### What to work on
Write down exactly the lines of the listing below, beginning with the one containing "Ethnic. Dans cette" and closing with the final line.

### The records
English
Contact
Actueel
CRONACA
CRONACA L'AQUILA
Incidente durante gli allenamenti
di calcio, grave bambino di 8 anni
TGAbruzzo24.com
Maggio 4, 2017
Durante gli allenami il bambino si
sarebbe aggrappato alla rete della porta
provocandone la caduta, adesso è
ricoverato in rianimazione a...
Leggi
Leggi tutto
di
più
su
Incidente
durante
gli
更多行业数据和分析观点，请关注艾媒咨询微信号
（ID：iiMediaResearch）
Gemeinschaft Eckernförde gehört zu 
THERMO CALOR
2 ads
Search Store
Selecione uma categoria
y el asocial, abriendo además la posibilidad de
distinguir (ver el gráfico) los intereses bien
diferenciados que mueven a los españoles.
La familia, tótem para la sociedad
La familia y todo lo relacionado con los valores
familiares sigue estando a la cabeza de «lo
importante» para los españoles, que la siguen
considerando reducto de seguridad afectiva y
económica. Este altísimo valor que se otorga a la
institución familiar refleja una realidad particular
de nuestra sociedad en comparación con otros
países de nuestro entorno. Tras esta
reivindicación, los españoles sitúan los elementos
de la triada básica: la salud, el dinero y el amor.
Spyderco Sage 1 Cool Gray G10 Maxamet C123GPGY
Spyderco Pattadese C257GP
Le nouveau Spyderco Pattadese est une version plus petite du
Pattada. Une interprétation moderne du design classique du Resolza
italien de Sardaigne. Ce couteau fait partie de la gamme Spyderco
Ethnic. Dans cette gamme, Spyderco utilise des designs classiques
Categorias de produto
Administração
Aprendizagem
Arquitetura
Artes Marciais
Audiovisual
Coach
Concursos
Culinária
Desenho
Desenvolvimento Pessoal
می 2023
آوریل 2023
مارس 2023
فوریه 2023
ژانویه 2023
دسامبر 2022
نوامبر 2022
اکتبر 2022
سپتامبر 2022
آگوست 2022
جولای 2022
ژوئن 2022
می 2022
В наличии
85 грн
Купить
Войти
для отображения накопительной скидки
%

### Answer space
Ethnic. Dans cette gamme, Spyderco utilise des designs classiques
Categorias de produto
Administração
Aprendizagem
Arquitetura
Artes Marciais
Audiovisual
Coach
Concursos
Culinária
Desenho
Desenvolvimento Pessoal
می 2023
آوریل 2023
مارس 2023
فوریه 2023
ژانویه 2023
دسامبر 2022
نوامبر 2022
اکتبر 2022
سپتامبر 2022
آگوست 2022
جولای 2022
ژوئن 2022
می 2022
В наличии
85 грн
Купить
Войти
для отображения накопительной скидки
%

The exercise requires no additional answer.